Oh yes sorry my mistake we have to use cos indeed. Another question if you don't mind, will this initial velocity depend on the tension of the string?

17. Sep 11, 2014

### ehild

The initial velocity is given. The tension of the string depends on the speed. It has to provide the necessary centripetal force together with the radial component of the weight.

ehild

18. Sep 11, 2014

### rulo1992

What I don't get is how is it possible to calculate the initial velocity using conservation of energy.
Because if height=(R(1-costheta)) , is it correct to use the formula:1/2m(velocityatbottom)^2=mg(R(1-costheta))? or am I doing something wrong?
I don't get how can kinetic energy be 0, if the particle keeps moving along the cirlce after that point

19. Sep 11, 2014

### ehild

The problem text said that

So the particle does not go around its circular path after covering 2pi/3 radians.

If he particle is fixed to a rigid rotating stick that means the particle stops at that angle, then starts to move backwards.

If it is connected to a string, it still can have speed after reaching that angle, but the radial component of the weight is not enough for the centripetal force, the string gets slack, the motion will not be circular any more.
I think the problem maker expect the solution according to the first case.

ehild

20. Sep 11, 2014

### rulo1992

How are newton's 1st and 3rd laws applied to the forces acting on the particle?
this is the last question of my homework, and I'm having problem answering it correctly in a few lines. Do I have to consider inertial and non inertial frames separately?

21. Sep 11, 2014

### ehild

Stay in the inertial frame of reference. Consider the forces acting on the particle: the tension in the string and gravity. The radial component of the resultant is the centripetal force, while the tangential component accelerates the particle along the circle.

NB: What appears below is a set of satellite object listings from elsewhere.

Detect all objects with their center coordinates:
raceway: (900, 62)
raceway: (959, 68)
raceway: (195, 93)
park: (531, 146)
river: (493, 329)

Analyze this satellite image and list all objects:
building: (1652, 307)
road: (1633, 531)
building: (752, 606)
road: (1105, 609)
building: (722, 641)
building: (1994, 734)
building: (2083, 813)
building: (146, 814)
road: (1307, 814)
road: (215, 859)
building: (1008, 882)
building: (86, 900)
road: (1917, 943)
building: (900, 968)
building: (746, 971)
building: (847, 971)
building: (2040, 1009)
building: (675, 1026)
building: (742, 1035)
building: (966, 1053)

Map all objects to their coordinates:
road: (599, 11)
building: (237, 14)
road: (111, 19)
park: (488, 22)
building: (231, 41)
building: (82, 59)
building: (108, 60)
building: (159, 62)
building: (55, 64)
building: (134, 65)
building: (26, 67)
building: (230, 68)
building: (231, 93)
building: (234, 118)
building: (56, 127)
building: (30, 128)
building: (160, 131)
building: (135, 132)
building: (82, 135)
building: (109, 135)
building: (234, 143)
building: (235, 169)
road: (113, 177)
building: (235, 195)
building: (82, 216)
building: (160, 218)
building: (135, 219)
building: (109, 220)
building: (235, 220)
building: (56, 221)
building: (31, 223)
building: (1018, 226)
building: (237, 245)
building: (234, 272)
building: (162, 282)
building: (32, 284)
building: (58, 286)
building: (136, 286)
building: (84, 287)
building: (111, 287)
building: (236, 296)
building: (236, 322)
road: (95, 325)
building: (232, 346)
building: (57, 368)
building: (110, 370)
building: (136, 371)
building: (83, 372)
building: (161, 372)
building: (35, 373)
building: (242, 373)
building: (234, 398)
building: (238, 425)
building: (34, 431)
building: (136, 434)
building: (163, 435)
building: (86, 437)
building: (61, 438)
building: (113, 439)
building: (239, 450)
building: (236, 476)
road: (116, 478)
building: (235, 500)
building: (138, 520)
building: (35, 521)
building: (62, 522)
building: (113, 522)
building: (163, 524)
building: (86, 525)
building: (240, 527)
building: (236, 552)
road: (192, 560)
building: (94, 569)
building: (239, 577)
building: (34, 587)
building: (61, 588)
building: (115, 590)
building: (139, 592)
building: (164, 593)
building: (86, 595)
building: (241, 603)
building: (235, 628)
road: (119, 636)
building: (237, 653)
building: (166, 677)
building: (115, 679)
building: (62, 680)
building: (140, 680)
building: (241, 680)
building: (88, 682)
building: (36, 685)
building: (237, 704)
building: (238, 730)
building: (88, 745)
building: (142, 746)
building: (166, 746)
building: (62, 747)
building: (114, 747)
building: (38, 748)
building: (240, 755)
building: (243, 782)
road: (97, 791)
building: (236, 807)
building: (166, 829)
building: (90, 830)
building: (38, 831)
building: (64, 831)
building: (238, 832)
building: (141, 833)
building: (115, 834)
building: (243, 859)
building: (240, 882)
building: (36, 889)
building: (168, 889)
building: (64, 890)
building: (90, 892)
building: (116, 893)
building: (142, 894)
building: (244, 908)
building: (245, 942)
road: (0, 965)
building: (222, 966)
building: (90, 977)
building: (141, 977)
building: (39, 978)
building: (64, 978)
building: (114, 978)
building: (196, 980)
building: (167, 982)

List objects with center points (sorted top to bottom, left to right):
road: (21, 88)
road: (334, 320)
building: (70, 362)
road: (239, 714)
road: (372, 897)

When discussing Newton's 3rd law, be careful. You have two kinds of interaction. One between the particle and the string. The strings pulls the particle with its tension. The particle pulls the string and that causes the tension in the string.
The other interaction is the gravitational pull between Earth and particle.

ehild

22. Sep 11, 2014

### olivermsun

Well you know that the height at the top of the circle is just $2R$ (you can check that $\theta = 180^\circ$ and $\cos 180^\circ = -1$), so that part is fine.

As long as KE > 0 at the highest point in the circle, the motion will continue, so what you do find the velocity $v_\mathrm{min}$ that gives exactly KE = 0. Then you know that the initial velocity $v_0$ has to satisfy $v_0 \gneq v_\mathrm{min}$.

23. Sep 11, 2014

### haruspex

This is wrong. There is a minimum speed at the top of the circle, and it is greater than zero. It won't reach the top if the string goes slack at any time before that.
What forces act on it at the top? What acceleration does it have there?

24. Sep 11, 2014

### olivermsun

Yup you're right. Thanks for catching that.

v^2/R = g is the limiting condition, where gravity is exactly equal to the centripetal force needed to follow the circle (and hence the string need not provide any tension). Does that sound right to you?

25. Sep 11, 2014

### rulo1992

how can I express the forces that act on the particle with x, y coordinates instead of polar coordinates?